Rule 14.28 is easily dealt with by Gazetting for claims on appointment as indicated above. However the interaction between the other two rules appears to mean that if the liquidator has agreed that they do not need creditors to lodge a proof under rule 14.3, they still have to issue a notice of intended distribution to those creditors under rule 14.29, unless they have actually lodged a proof! The problem is compounded by rule 14.34, which says that the liquidator must declare the dividend within 2 months of the last date for proving, which potentially means that the liquidator cannot declare it before the last date for proving. That regime just does not work in practice in MVLs where the aim is to pay all creditors without delay in order to minimise the level of statutory interest payable. Sealy & Milman suggests that the notice of intended dividend issued under rule 14.29 is a “last chance to claim” reminder, so if there has been no previous requirement to prove, then the reminder would be unnecessary.
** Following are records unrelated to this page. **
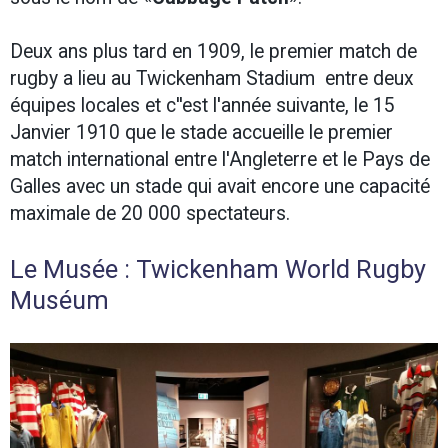
Deux ans plus tard en 1909, le premier match de
rugby a lieu au Twickenham Stadium entre deux
équipes locales et c''est l'année suivante, le 15
Janvier 1910 que le stade accueille le premier
match international entre l'Angleterre et le Pays de
Galles avec un stade qui avait encore une capacité
maximale de 20 000 spectateurs.
Le Musée : Twickenham World Rugby
Muséum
So, where does that leave us? We can see two different scenarios in MVLs. The most common scenario is where the company is clearly solvent and it is just a matter of tidying up a few small creditors, and the less frequent scenario where the company is ostensibly solvent, but where there are potential problems, say with an inability to agree the outstanding tax lability with HMRC, a pension scheme where a contribution might be required, or with contingent or disputed creditors.

In the first scenario, we cannot see that you will be criticised for paying creditors as soon as you have agreed their claims, whether submitted on a formal proof or by way of copy invoices, statement of account, or some other means, in order to minimise statutory interest payable, and without issuing a notice of intended dividend. Indeed, you would leave yourself open to a complaint from a member if you did go through the formal process of issuing a notice of intended dividend and then delayed making a distribution until after the last date for proving had passed. So, what documentation should you have on the file? Assuming that such an approach is possible, then one suggestion would be to declare a dividend on day one. There is no requirement for a dividend to be paid on the day that it is declared, although in practice that will usually be the case in other case types. Instead, you can pay the dividend as and when the claims are received from creditors and agreed. When you pay creditors, prepare and issue a notice of declaration of dividend to them. The notices will always show the original date for the declaration of dividend, but each one would differ slightly as regards the total amount distributed, being the total amount distributed to date, and the amount retained to provide for known claims that have not been paid to date. As suggested above you should Gazette for claims on appointment.

In the second scenario, it is safest to go through the formal process of issuing a notice of intended dividend to all known creditors and either Gazette for claims on appointment or Gazette the notice of intended dividend. If the notice of intended dividend is Gazetted then it needs to include the additional wording required by rule 14.28(1)(c), indicating that the distribution may be made without regard to the claim of any person in respect of a debt not proved. Claims are then agreed, or provided for, in the normal way and once the last date for proving has passed a first and final dividend is declared, assuming that a dividend of 100p in the £ with statutory interest can be paid. If it cannot, then conversion to CVL will follow.

Finally, as with all decisions made on cases, in order to comply with regulation 13 of the IP Regulations 2005 and SIP 1, prepare a file note explaining the reasons for the approach that you take.